▸ Work request 1
Reproduce the lines of the saved data entries verbatim, covering the stretch from the start of the entries through the line containing "Submit a Comment", and omit the pictures from your answer.

Segment Start: Excerpt provided

Below is the implementation of the above approach: 

C++




// C++ program for the
// above approach
 
#include <bits/stdc++.h>
 
using namespace std;
 
// Structure for
// Binary Tree Node
struct Node {
    int data;
    Node* left;
    Node* right;
    Node(int x)
        : data(x)
        , left(NULL)
        , right(NULL)
    {
    }
};
 
// Function for
// dfs traversal
void dfs(Node* root, int type, vector<int>& left_leaf,
         vector<int>& right_leaf)
{
    // If node is
    // null, return
    if (!root) {
        return;
    }
 
    // If tree consists
    // of a single node
    if (!root->left && !root->right) {
        if (type == -1) {
            cout << "Tree consists of a single node\n";
        }
        else if (type == 0) {
            left_leaf.push_back(root->data);
        }
        else {
            right_leaf.push_back(root->data);
        }
 
        return;
    }
 
    // If left child exists,
    // traverse and set type to 0
    if (root->left) {
        dfs(root->left, 0, left_leaf, right_leaf);
    }
    // If right child exists,
    // traverse and set type to 1
    if (root->right) {
        dfs(root->right, 1, left_leaf, right_leaf);
    }
}
 
// Function to print
// the solution
void print(vector<int>& left_leaf, vector<int>& right_leaf)
{
 
    if (left_leaf.size() == 0 && right_leaf.size() == 0)
        return;
 
    // Printing left leaf nodes
    cout << "Left leaf nodes\n";
    for (int x : left_leaf) {
        cout << x << " ";
    }
    cout << '\n';
 
    // Printing right leaf nodes
    cout << "Right leaf nodes\n";
    for (int x : right_leaf) {
        cout << x << " ";
    }
    cout << '\n';
}
 
// Driver code
int main()
{
 
    Node* root = new Node(0);
    root->left = new Node(1);
    root->right = new Node(2);
    root->left->left = new Node(3);
    root->left->right = new Node(4);
 
    vector<int> left_leaf, right_leaf;
    dfs(root, -1, left_leaf, right_leaf);
 
    print(left_leaf, right_leaf);
 
    return 0;
}


Java




// Java program for the
// above approach
import java.util.*;
 
class GFG
{
 
    // Structure for
    // Binary Tree Node
    static class Node
    {
        int data;
        Node left;
        Node right;
 
        public Node(int data)
        {
            this.data = data;
            this.left = null;
            this.right = null;
        }
 
    };
 
    // Function for
    // dfs traversal
    static void dfs(Node root, int type, Vector<Integer> left_leaf,
            Vector<Integer> right_leaf)
    {
        // If node is
        // null, return
        if (root == null)

Segment End: Excerpt provided
Segment Start: Supplied data

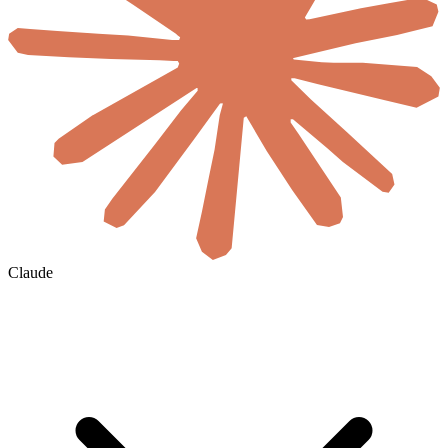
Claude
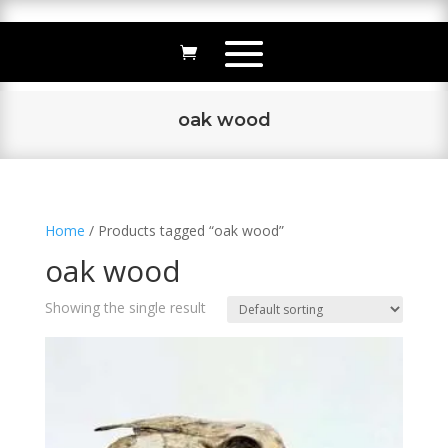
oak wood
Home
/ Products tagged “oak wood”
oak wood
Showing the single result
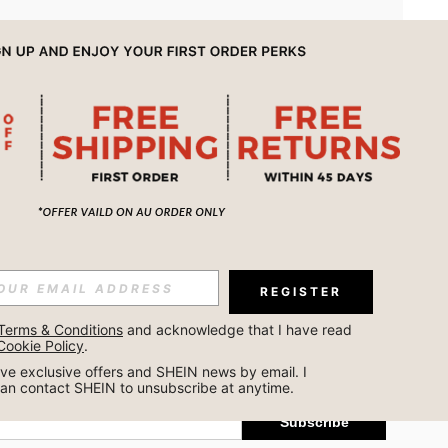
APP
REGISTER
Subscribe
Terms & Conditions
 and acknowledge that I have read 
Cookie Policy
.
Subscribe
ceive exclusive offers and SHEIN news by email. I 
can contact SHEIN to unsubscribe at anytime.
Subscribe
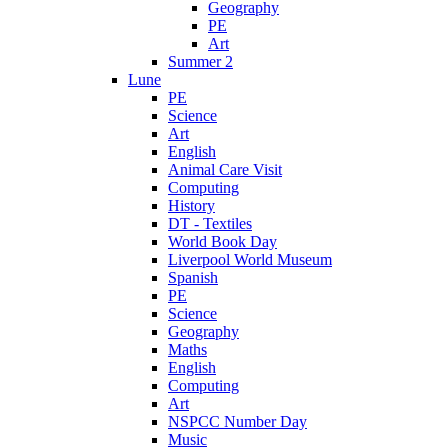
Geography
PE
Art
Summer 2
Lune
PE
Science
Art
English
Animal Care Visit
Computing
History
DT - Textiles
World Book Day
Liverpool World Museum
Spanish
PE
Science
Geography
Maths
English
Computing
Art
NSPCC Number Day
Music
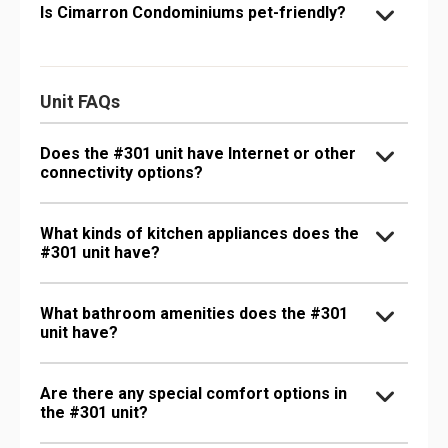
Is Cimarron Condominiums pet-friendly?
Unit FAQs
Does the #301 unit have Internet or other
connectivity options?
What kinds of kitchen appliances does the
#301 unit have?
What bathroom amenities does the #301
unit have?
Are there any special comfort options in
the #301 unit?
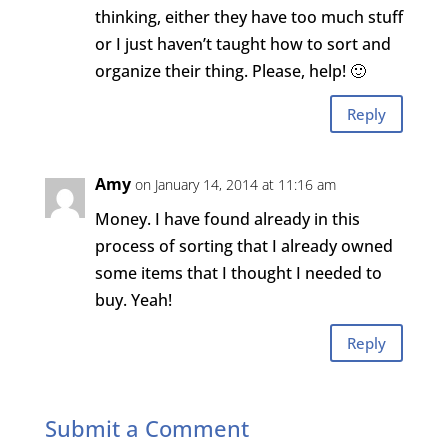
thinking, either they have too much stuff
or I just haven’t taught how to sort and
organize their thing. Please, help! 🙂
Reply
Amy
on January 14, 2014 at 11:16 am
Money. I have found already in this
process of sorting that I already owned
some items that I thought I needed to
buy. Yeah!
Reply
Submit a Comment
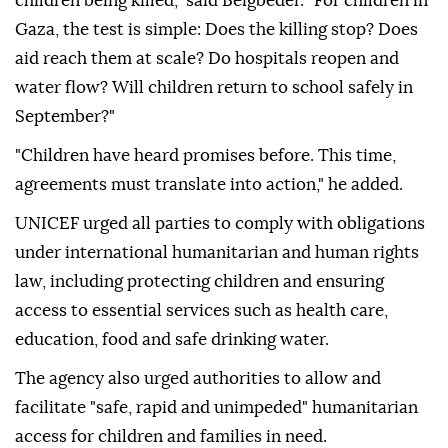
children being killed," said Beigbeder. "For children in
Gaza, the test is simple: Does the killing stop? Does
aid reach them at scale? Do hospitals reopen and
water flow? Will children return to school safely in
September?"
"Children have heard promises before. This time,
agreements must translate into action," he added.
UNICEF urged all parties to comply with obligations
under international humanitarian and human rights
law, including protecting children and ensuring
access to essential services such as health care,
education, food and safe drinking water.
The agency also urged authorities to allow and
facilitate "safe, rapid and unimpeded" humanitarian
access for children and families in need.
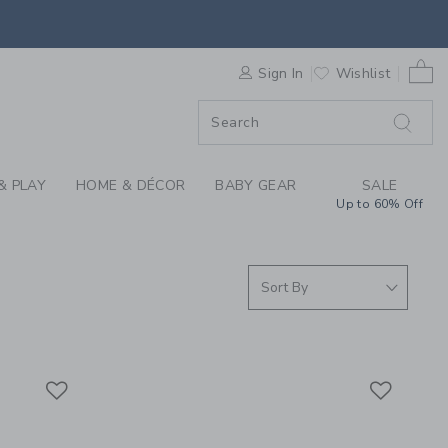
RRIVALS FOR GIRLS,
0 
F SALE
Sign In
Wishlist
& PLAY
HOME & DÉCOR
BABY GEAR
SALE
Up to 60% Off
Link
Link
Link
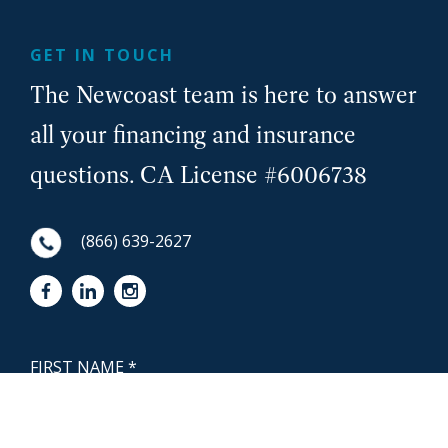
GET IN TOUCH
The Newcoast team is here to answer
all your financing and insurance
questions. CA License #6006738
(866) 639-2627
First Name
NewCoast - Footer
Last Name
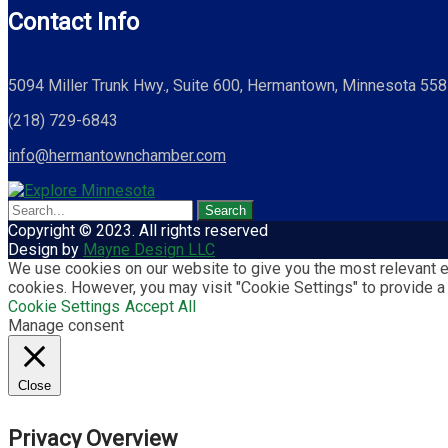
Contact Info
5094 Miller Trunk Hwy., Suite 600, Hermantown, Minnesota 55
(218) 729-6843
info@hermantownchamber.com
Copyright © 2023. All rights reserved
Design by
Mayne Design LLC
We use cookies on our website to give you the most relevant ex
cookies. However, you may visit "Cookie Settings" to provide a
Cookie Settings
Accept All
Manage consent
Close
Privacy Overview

Segment End: Supplied data

▸ Work request 2
Summarize the code excerpt in two sentences.

▸ Answer space 1
Claude
oak wood
Home
/ Products tagged “oak wood”
oak wood
Showing the single result
APP
REGISTER
Subscribe
Terms & Conditions
 and acknowledge that I have read 
Cookie Policy
.
Subscribe
ceive exclusive offers and SHEIN news by email. I 
can contact SHEIN to unsubscribe at anytime.
Subscribe
Geography
PE
Art
Summer 2
Lune
PE
Science
Art
English
Animal Care Visit
Computing
History
DT - Textiles
World Book Day
Liverpool World Museum
Spanish
PE
Science
Geography
Maths
English
Computing
Art
NSPCC Number Day
Music
Is Cimarron Condominiums pet-friendly?
Unit FAQs
Does the #301 unit have Internet or other
connectivity options?
What kinds of kitchen appliances does the
#301 unit have?
What bathroom amenities does the #301
unit have?
Are there any special comfort options in
the #301 unit?
thinking, either they have too much stuff
or I just haven’t taught how to sort and
organize their thing. Please, help! 🙂
Reply
Amy
on January 14, 2014 at 11:16 am
Money. I have found already in this
process of sorting that I already owned
some items that I thought I needed to
buy. Yeah!
Reply
Submit a Comment

▸ Answer space 2
The excerpt gives a C++ program, followed by the opening of a Java version, that defines a binary tree node and runs a depth-first traversal. The traversal sorts each leaf into a left or right list according to whether it was reached as a left or right child, and a print function outputs both lists for a sample five-node tree rooted at 0.